While in the coffee shop the man had a Tourette’s attack and began uncontrollably beating on a wall and cursing loudly. When customers complained, Starbucks employees called the police and had him removed from the premises.
If you’re thinking that the man probably sued Starbucks, go to the head of the class. He claims that workers at the coffee shop violated his civil rights when he began cursing loudly and punching the wall, disturbing and perhaps terrifying other patrons in the coffee shop.
The Florida Commission on Human Relations, which investigates claims of discrimination, claimed there was evidence that Starbucks did not take steps to accommodate the man's disability, but did not say, of course, what an accommodation for a man screaming obscenities and pounding on a wall uncontrollably would be.
Situations like this are troubling on several levels. We don’t want to mistreat people who have problems they can’t control. But, on the other hand, businesses like Starbucks are not therapy centers. They can’t effectively do what they do, and at the same time incorporate accommodations for every conceivable disability that might come through their doors. More to the point, how do you accommodate people who may, without notice, simply break into fits of violent behavior, or begin shouting profanity?
Furthermore, don’t businesses have an obligation to their non-Tourette Syndrome customers – who comprise the vast majority of their customers, including children – to provide an environment without such aberrant behavior?
Life is not fair; people are not equal.
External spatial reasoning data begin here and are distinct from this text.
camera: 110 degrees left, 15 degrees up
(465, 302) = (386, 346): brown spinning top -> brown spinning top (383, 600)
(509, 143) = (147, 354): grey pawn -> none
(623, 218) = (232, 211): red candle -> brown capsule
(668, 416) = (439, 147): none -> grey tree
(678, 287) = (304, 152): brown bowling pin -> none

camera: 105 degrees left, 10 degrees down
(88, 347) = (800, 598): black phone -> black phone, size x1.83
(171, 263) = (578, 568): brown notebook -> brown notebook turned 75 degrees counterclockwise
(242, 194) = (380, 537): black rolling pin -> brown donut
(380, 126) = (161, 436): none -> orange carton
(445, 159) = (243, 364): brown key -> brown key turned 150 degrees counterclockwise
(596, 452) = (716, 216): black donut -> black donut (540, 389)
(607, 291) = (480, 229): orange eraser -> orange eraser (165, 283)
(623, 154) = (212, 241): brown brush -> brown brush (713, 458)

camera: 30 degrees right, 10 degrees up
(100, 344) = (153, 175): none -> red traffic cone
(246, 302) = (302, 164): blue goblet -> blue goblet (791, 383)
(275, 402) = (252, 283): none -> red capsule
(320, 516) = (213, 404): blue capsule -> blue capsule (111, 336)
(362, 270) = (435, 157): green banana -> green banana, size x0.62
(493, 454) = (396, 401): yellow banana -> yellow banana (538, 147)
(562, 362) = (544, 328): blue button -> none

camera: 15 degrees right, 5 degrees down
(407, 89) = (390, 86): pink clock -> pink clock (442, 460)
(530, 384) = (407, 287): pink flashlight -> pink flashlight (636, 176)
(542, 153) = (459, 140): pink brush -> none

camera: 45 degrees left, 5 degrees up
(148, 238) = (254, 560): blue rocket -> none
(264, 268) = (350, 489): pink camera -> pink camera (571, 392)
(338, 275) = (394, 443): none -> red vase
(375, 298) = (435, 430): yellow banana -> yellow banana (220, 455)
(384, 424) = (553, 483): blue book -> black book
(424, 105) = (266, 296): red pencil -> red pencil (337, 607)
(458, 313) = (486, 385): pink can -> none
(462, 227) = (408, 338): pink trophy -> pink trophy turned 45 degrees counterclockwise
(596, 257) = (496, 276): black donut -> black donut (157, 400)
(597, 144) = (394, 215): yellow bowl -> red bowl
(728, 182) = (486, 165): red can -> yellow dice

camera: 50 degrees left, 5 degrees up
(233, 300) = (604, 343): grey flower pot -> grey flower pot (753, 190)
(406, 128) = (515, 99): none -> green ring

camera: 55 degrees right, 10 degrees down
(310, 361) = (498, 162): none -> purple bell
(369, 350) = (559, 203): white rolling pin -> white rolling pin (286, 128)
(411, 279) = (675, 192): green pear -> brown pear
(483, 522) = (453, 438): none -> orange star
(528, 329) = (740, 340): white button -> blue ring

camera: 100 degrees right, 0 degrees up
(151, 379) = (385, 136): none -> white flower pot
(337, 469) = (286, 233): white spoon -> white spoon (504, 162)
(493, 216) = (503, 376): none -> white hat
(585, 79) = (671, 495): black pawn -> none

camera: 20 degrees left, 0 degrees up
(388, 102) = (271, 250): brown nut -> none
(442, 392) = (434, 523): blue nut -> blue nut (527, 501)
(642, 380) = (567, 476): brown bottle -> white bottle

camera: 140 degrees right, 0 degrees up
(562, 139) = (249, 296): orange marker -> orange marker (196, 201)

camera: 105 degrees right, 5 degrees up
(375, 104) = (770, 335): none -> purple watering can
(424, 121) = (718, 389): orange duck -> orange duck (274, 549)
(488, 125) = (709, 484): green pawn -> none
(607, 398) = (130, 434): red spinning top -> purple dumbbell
Some of us are not equipped to play a particular sport, despite how badly we may want to. Some of us are incapable of becoming an engineer, or a computer programmer or a designer, even though that is the goal to which we aspire. And some of us have specific problems, such as a disease or disorder, which limit what we can do.
Someone with a disorder like Tourette Syndrome does not have a right to go to Starbucks and disturb other patrons by pounding on the wall and cursing loudly, and Starbucks does not have an obligation to accommodate people with Tourette Syndrome.
If you have a medical condition that produces unpredictable disruptive behavior, you simply have to avoid going to public places where your behavior will be offensive or dangerous to innocent bystanders, and you are not entitled to sue for compensation for your disability. That’s unfortunate for people with Tourette Syndrome, but that’s the way it is.
These situations prompt sympathy both for the Tourette’s sufferer and for Starbucks, but they are not legitimate subjects for law suits. To the contrary, such law suits are strong evidence in support of tort reform.